*Information provided*
--- --- ---

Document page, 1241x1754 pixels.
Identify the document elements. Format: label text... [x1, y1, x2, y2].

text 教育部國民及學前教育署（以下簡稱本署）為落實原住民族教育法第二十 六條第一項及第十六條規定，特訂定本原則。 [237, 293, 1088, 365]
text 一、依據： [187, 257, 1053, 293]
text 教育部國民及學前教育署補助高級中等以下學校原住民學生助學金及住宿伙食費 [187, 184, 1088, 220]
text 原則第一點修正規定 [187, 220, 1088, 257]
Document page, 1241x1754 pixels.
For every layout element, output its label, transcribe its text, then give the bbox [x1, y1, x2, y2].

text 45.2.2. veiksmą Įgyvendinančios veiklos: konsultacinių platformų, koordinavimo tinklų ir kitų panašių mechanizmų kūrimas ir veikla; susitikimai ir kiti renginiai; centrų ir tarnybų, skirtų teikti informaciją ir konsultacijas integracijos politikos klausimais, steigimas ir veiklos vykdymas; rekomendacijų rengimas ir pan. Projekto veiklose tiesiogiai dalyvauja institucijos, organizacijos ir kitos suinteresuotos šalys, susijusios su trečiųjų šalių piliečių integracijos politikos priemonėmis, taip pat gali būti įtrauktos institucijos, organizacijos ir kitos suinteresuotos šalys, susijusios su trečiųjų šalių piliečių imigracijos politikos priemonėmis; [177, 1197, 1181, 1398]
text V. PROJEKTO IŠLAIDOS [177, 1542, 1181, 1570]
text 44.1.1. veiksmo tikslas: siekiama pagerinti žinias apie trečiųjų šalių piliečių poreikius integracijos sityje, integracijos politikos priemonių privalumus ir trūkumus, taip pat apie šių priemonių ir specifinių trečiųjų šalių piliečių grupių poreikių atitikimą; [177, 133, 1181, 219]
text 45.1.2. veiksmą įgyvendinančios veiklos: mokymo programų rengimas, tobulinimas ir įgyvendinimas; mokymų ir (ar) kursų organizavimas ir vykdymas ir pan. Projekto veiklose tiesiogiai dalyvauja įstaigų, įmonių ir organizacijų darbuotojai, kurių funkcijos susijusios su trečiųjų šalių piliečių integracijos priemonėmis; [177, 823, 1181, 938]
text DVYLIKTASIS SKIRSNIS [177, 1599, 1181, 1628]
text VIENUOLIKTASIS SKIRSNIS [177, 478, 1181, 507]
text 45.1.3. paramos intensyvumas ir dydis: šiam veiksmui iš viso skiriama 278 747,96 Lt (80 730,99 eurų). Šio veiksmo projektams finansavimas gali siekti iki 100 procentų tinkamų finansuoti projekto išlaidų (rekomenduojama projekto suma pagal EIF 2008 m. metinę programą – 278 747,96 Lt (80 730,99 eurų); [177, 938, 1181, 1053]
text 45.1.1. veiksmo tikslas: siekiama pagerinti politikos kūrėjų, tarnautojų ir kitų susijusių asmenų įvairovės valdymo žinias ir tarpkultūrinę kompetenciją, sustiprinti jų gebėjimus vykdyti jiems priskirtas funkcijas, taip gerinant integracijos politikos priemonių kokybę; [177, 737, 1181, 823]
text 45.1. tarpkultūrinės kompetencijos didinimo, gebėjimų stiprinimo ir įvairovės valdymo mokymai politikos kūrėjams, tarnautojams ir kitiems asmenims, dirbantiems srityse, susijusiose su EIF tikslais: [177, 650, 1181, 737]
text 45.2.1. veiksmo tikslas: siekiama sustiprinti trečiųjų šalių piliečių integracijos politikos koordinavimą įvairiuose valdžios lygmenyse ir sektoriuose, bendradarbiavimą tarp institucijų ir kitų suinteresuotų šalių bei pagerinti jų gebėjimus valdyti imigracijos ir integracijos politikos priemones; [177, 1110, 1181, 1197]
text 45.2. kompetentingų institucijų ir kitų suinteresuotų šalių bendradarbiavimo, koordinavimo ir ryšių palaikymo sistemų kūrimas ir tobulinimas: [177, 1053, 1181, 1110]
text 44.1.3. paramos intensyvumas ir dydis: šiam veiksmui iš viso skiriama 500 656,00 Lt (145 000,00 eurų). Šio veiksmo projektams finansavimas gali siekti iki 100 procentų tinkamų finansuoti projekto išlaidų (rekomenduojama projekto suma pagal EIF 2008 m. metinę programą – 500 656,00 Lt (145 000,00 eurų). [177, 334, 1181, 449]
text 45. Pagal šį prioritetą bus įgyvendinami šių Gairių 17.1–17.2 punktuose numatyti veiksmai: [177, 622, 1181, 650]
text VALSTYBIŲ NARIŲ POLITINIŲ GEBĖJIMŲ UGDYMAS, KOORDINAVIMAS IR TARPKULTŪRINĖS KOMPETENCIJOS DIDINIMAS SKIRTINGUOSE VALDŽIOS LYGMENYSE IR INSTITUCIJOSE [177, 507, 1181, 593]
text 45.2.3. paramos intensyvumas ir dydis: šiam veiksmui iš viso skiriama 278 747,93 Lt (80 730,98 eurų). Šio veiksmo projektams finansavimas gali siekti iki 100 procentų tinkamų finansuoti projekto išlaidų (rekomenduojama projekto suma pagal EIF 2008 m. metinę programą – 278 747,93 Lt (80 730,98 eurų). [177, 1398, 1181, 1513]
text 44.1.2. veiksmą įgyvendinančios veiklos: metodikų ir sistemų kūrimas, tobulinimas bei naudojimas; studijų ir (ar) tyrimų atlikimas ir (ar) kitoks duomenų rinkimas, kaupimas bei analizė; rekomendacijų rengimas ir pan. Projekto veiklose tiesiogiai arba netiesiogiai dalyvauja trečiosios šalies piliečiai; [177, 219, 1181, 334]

--- --- ---

*Given exercise*
Reproduce the records from their first line through the line containing "For every layout", substituting "Scanned page" for "Document page" and leaving everything else unchanged.

*Correct result*
Scanned page, 1241x1754 pixels.
Identify the document elements. Format: label text... [x1, y1, x2, y2].

text 教育部國民及學前教育署（以下簡稱本署）為落實原住民族教育法第二十 六條第一項及第十六條規定，特訂定本原則。 [237, 293, 1088, 365]
text 一、依據： [187, 257, 1053, 293]
text 教育部國民及學前教育署補助高級中等以下學校原住民學生助學金及住宿伙食費 [187, 184, 1088, 220]
text 原則第一點修正規定 [187, 220, 1088, 257]
Scanned page, 1241x1754 pixels.
For every layout element, output its label, transcribe its text, then give the bbox [x1, y1, x2, y2].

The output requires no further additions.